Раздражение на какую-то минуту даже заставило его забыть о собственном горе.
– Жена за меня беспокоилась, – сказал он после молчания, – а хоронить мне ее пришлось. Пока сообщили, пока доехал, только и осталось, что похоронить. Еще спасибо, что отпустили под предлогом командировки, а то лежала бы там в очереди. – Его передернуло от собственных слов. – Дочь-то у меня видели какая – безрукая… Горе – а они дай, дай, дай, дай! Как злые попугаи: копают – матерятся, опускают – матерятся. Ни стыда нет, ни совести, только глотка и брюхо. – Он снова надолго замолчал.

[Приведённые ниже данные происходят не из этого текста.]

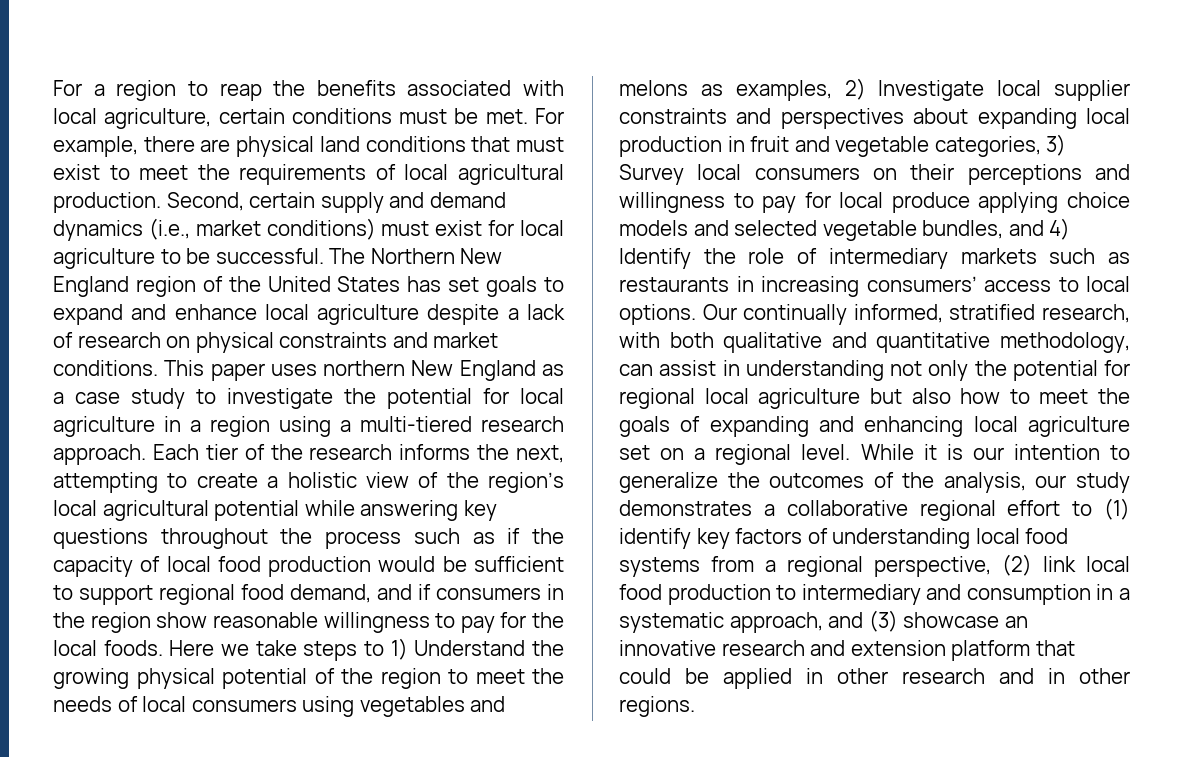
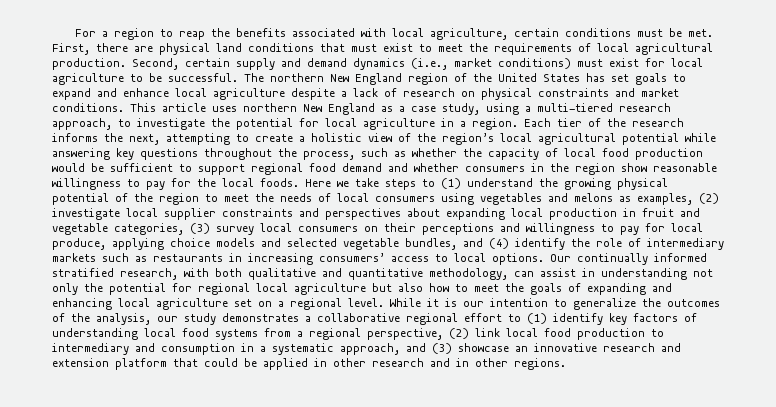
[535,108,564,124] [53,136,138,157] For example, -> [52,43,90,55] First,
[370,248,455,264] Northern -> [270,73,324,82] northern
[210,363,265,381] paper -> [162,103,206,112] article
[131,388,185,409] study -> [442,103,671,115] [52,118,112,130] study, using a multi-tiered research approach,
[210,416,564,437] [53,444,146,465] region using a multi-tiered research approach. -> [472,118,518,130] region.
[325,528,521,549] process such as if -> [303,148,457,160] process, such as whether
[290,584,431,603] demand, and if -> [342,163,459,172] demand and whether
[390,638,526,660] 1) Understand -> [441,178,533,189] (1) understand
[844,78,985,101] 2) Investigate -> [699,193,719,204] [52,208,120,220] (2) investigate
[1046,134,1067,156] [619,164,684,185] 3) Survey -> [190,223,254,235] (3) survey
[891,192,970,213] produce -> [52,238,106,250] produce,
[1049,218,1071,240] [619,248,691,269] 4) Identify -> [489,238,565,250] (4) identify
[853,304,943,323] informed, -> [654,253,707,262] informed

Лопатин с пронзительной печалью подумал, что жизнь и смерть идут своим чередом, и какие-то люди жадно урывают себе куски и на жизни и на смерти. «Жуки-могильщики», – подумал он.
Что ж, бывает и похуже! Кормятся и вокруг госпиталей, и вокруг этапных пунктов, и на станциях – при билетах, и в столовых при миске супа, на которую до того в обрез отпущено, что неизвестно, что выловить в свою пользу, а все-таки вылавливают, догола, до воды!
Что же, раньше, до войны, этого не было? Или он, как слепой, ходил и не видел? Или во время войны, когда, кажется, всему этому уж и вовсе не место, наоборот, его стало больше? Или испытания войны всколыхнули в людях так много сильного и чистого, что нечистое сразу лезет в глаза, как пятна на снегу? Где тут правда? И как это будет после войны: неужели то же будет?